# Problem details
Copy word for word the lines of the records below, beginning at the one with "ring tip: (84, 584)" and finishing at the one with "pinky tip: (335, 406)", ends included, but none of the pictures.

(Recorded data)
=== Begin Enclosure ===

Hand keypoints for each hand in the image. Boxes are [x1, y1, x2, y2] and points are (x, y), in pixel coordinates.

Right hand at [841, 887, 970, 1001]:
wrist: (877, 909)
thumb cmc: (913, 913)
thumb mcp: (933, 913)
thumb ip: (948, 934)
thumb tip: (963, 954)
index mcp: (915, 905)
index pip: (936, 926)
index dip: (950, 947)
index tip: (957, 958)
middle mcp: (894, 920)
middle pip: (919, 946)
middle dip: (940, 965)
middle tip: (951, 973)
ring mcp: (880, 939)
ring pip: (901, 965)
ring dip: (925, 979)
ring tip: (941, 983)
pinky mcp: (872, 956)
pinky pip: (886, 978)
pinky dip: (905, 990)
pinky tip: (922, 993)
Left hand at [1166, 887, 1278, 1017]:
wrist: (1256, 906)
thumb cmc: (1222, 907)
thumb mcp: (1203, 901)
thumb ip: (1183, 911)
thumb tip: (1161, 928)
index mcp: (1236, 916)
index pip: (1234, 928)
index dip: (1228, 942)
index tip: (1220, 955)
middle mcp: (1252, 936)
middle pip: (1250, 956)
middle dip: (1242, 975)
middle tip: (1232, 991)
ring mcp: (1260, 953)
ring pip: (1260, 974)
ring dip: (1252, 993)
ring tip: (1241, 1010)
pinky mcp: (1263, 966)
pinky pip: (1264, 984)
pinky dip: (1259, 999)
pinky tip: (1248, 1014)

=== End Enclosure ===
=== Begin Enclosure ===

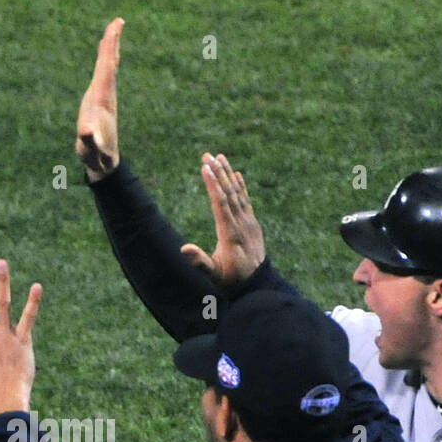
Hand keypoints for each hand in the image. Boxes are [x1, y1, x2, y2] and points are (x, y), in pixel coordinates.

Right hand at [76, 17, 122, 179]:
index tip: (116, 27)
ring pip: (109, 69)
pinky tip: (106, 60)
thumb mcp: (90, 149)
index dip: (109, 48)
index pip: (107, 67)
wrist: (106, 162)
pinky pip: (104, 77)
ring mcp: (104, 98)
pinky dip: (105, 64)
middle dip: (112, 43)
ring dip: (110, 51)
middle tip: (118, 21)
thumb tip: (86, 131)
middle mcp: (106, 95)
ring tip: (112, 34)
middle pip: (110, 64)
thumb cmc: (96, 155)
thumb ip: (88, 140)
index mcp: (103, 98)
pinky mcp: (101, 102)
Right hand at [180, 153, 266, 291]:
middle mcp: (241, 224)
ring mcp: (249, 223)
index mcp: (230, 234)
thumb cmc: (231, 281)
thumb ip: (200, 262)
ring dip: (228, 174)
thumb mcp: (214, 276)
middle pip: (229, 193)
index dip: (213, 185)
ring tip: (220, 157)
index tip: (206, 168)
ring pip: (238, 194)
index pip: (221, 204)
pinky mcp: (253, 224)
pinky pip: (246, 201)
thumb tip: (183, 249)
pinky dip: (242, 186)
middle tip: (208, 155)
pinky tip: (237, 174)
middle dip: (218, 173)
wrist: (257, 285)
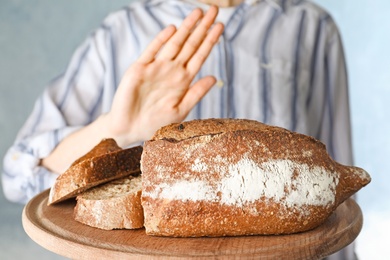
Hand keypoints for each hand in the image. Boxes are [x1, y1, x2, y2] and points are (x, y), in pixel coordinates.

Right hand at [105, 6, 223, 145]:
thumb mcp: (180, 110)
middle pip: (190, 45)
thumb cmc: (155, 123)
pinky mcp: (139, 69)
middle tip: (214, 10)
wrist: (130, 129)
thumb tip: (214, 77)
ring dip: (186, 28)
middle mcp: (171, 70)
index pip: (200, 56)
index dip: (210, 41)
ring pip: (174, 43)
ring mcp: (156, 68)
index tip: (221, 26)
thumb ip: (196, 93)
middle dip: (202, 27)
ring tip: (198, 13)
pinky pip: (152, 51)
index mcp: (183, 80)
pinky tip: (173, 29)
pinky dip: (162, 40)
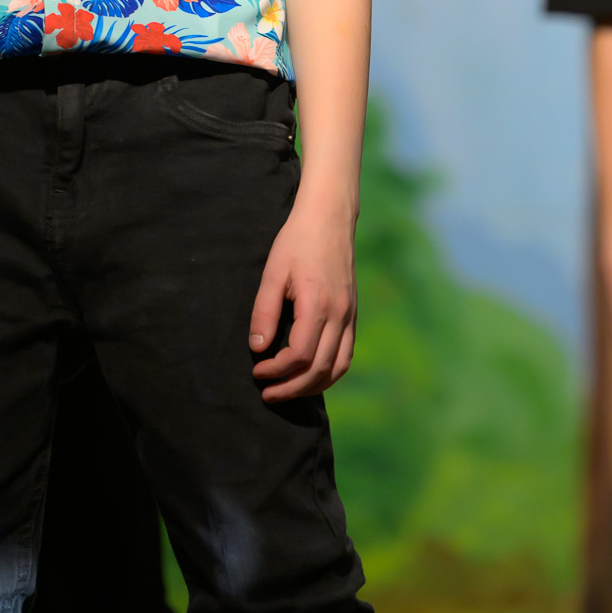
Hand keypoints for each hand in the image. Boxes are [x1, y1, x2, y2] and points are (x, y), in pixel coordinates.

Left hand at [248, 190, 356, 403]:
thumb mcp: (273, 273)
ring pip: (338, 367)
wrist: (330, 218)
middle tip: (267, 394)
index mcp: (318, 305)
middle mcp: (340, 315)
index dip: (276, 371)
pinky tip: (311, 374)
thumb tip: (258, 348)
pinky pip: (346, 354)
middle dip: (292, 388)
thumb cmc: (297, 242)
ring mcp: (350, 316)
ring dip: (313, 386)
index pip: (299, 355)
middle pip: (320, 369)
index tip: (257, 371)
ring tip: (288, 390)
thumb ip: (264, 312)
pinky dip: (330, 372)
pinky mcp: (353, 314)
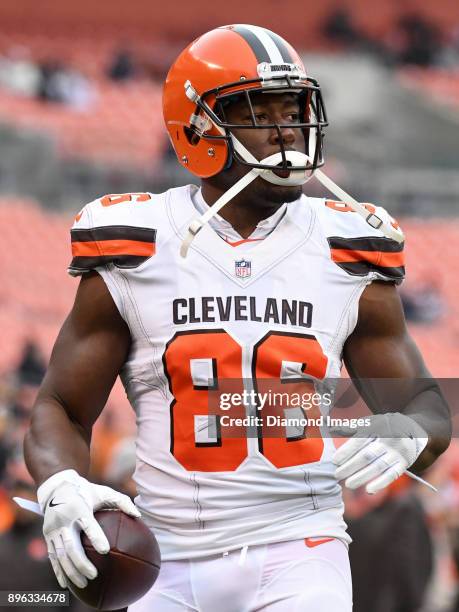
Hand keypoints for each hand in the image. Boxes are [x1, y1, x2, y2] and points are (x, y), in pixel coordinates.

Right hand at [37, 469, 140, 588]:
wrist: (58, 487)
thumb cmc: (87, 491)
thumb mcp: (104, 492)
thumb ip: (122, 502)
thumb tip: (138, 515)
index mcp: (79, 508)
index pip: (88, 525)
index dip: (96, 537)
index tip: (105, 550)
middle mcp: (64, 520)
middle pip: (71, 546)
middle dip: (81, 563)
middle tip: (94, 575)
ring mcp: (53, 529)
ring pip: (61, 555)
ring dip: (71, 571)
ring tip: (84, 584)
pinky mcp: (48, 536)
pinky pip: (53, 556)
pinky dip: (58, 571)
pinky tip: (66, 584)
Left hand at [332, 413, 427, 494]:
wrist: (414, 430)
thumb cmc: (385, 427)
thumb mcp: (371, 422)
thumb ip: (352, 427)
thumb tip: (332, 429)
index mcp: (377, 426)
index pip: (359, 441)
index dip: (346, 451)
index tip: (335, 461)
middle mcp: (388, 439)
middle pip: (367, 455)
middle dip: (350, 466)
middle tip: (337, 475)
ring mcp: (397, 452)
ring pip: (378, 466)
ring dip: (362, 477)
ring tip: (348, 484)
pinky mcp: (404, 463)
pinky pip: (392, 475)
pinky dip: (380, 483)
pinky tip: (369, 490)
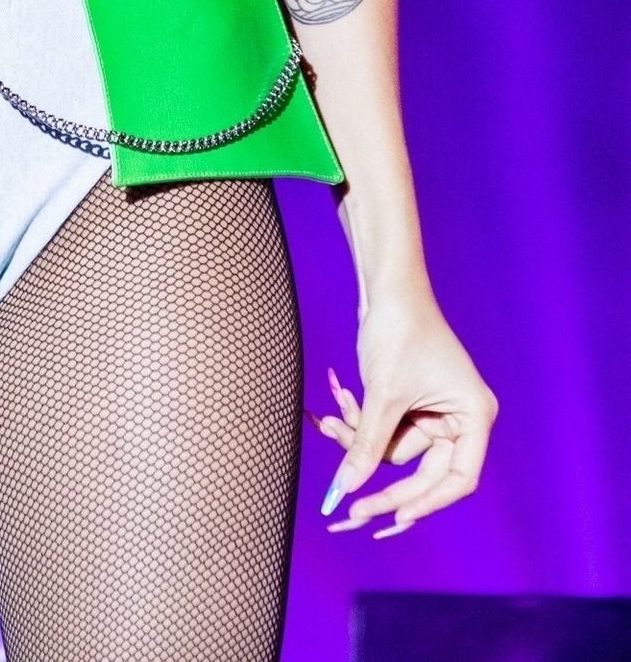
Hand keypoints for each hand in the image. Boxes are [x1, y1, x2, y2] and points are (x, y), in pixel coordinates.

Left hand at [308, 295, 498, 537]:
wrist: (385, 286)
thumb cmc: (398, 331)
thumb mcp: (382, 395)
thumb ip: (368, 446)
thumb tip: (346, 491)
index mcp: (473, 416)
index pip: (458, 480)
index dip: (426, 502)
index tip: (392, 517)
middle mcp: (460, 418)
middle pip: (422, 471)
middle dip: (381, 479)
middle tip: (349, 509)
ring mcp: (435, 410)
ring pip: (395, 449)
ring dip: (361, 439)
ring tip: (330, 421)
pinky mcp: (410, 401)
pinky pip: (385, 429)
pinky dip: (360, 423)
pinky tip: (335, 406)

=== End Enclosure ===
=== Begin Enclosure ===

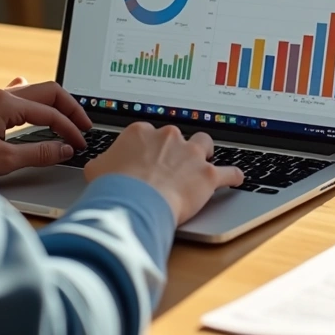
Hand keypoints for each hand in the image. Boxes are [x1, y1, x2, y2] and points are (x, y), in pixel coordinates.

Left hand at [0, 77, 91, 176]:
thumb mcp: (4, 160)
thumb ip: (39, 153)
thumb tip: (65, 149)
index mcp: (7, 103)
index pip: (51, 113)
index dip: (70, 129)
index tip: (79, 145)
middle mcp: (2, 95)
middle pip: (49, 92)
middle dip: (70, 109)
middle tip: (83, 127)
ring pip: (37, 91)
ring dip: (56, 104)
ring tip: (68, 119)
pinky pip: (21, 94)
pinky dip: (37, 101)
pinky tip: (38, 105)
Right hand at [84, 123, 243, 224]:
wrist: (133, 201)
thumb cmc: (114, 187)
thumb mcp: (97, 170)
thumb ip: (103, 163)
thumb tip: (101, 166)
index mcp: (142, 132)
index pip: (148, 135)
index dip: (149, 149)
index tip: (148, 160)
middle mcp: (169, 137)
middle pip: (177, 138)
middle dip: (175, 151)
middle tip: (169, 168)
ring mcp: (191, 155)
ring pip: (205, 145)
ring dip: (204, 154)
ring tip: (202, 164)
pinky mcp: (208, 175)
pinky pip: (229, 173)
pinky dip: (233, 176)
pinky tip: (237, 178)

=== End Enclosure ===

# Exercise response
ring tip: (84, 584)
pinky mcp: (48, 536)
pinky pip: (53, 556)
pinky dip: (58, 571)
pinky tip: (66, 584)
Left hand at [332, 413, 427, 494]:
wrist: (414, 430)
thumb cmc: (385, 427)
thumb mcp: (371, 422)
thumb ip: (352, 427)
thumb tip: (332, 429)
index mcp: (377, 426)
index pip: (359, 441)
index dip: (346, 451)
index tip: (335, 461)
middle mcp: (388, 439)
middle pip: (367, 455)
middle dip: (350, 466)
middle tip: (337, 475)
ring mcp: (397, 452)
ring pip: (378, 466)
ring dip: (362, 477)
ring tip: (348, 484)
pinky mcp: (404, 463)
pinky pip: (392, 475)
pinky dip: (380, 483)
pinky tip: (369, 490)
Hand keypoints for each hand in the image. Boxes are [x1, y1, x2, y2] and points are (x, y), in pixel coordinates.

Left hand at [308, 295, 498, 537]:
wrist: (385, 286)
thumb cmc: (398, 331)
thumb mcp: (382, 395)
thumb ip: (368, 446)
thumb tip: (346, 491)
index mcp: (473, 416)
index pip: (458, 480)
index dip: (426, 502)
index tip: (392, 517)
middle mcp: (460, 418)
middle pip: (422, 471)
middle dip: (381, 479)
middle tip: (349, 509)
ring mcp: (435, 410)
ring pip: (395, 449)
ring dip: (361, 439)
ring tip: (330, 421)
pinky mcp: (410, 401)
pinky pip: (385, 429)
pinky dip: (360, 423)
pinky tip: (335, 406)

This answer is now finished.